**Task statement:**
Copy out every line of the records where the string "AdAMS" occurs.

**Working data:**
*** Begin section ***
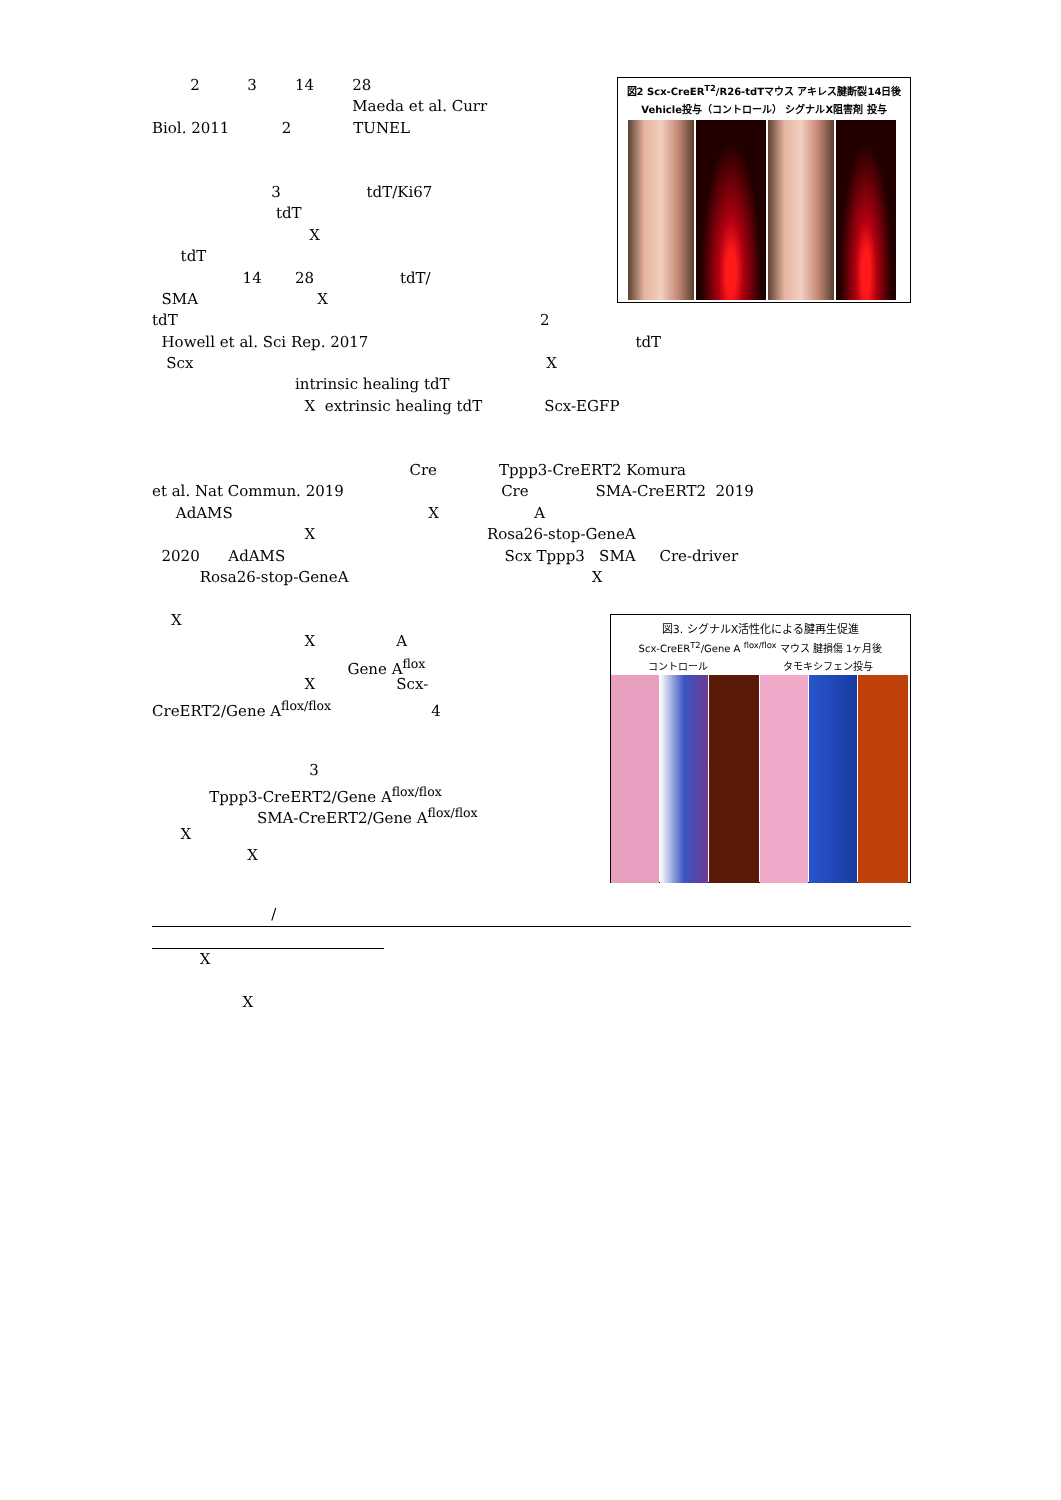2 3 14 28
Maeda et al. Curr
Biol. 2011 2 TUNEL
3 tdT/Ki67
tdT
X
tdT
14 28 tdT/
SMA X
図2 Scx-CreER<sup>T2</sup>/R26-tdTマウス アキレス腱断裂14日後
Vehicle投与（コントロール） シグナルX阻害剤 投与
tdT 2
Howell et al. Sci Rep. 2017 tdT
Scx X
intrinsic healing tdT
X extrinsic healing tdT Scx-EGFP
Cre Tppp3-CreERT2 Komura
et al. Nat Commun. 2019 Cre SMA-CreERT2 2019
AdAMS X A
X Rosa26-stop-GeneA
2020 AdAMS Scx Tppp3 SMA Cre-driver
Rosa26-stop-GeneA X
X
X A
Gene A<sup>flox</sup>
X Scx-
CreERT2/Gene A<sup>flox/flox</sup> 4
3
Tppp3-CreERT2/Gene A<sup>flox/flox</sup>
SMA-CreERT2/Gene A<sup>flox/flox</sup>
X
X
図3. シグナルX活性化による腱再生促進
Scx-CreER<sup>T2</sup>/Gene A <sup>flox/flox</sup> マウス 腱損傷 1ヶ月後
コントロール タモキシフェン投与
/
X
X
*** End section ***
**Response to the exercise:**
AdAMS X A
2020 AdAMS Scx Tppp3 SMA Cre-driver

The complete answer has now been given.